But dealing with gun violence in the United States is a lot like trying to put toothpaste back into the tube. By most counts, there are more than 200 million guns in private ownership in the United States, some 80 to 90 million of them handguns. The situation is depressing. But there is reason for hope. For starters, the polls still show that Americans want stronger gun laws.

What's more, the Moms--who now exist in some 230 chapters across the country--have joined forces with the group known for 25 years as Handgun Control Inc. The new combined group will be known as the Brady Campaign to Prevent Handgun Violence. Closing the gun show loophole tops the group's agenda.

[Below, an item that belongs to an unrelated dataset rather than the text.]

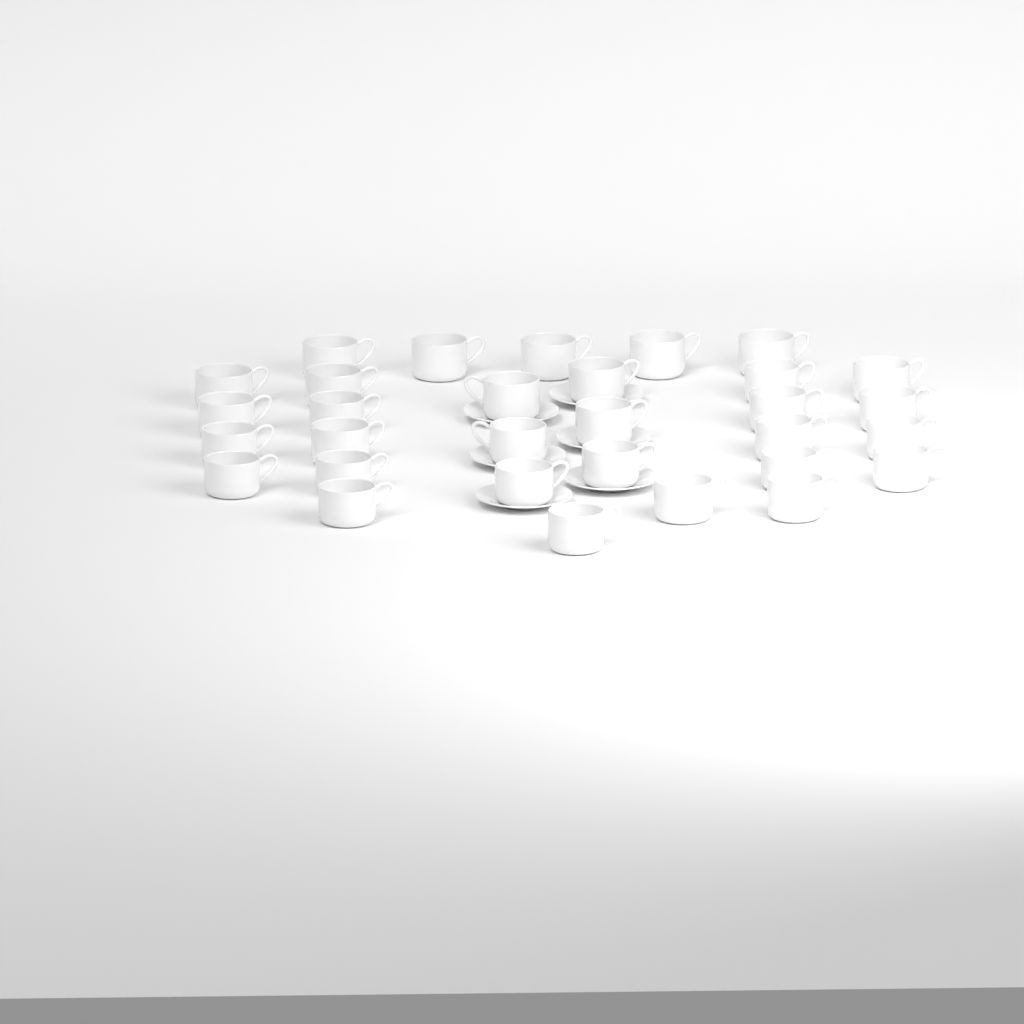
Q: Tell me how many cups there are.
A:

But the Brady Campaign will also push for child-access-protection, or CAP, laws--which would require gun owners to keep their guns safely stored and inoperable, via trigger locks or other mechanisms--and legislation that would give the Bureau of Alcohol, Tobacco and Firearms the power to regulate guns as consumer products. (Bizarrely, toy guns must meet certain safety requirements established by the Consumer Product Safety Commission, but real guns do not.)

The merger of the first nationwide grassroots gun-control movement with the most established gun-control lobbyists on Capitol Hill is cause for optimism. As of October 1, when that merger goes into effect, the NRA will encounter an organization that has the potential to be the most formidable opponent it has ever seen. The new activists have a tough enough foe in the NRA, but their bigger nemesis may be the congressional Democrats and other Washington insiders all too willing to embrace the easy scapegoating of gun control for the Democratic Party's own failures.

But the Democrats will look back on this retreat as a mistake. "The polling all says it's very clearly not going away as a political issue," Beard says, "and if the right people step up and push it in the right way, it will move forward."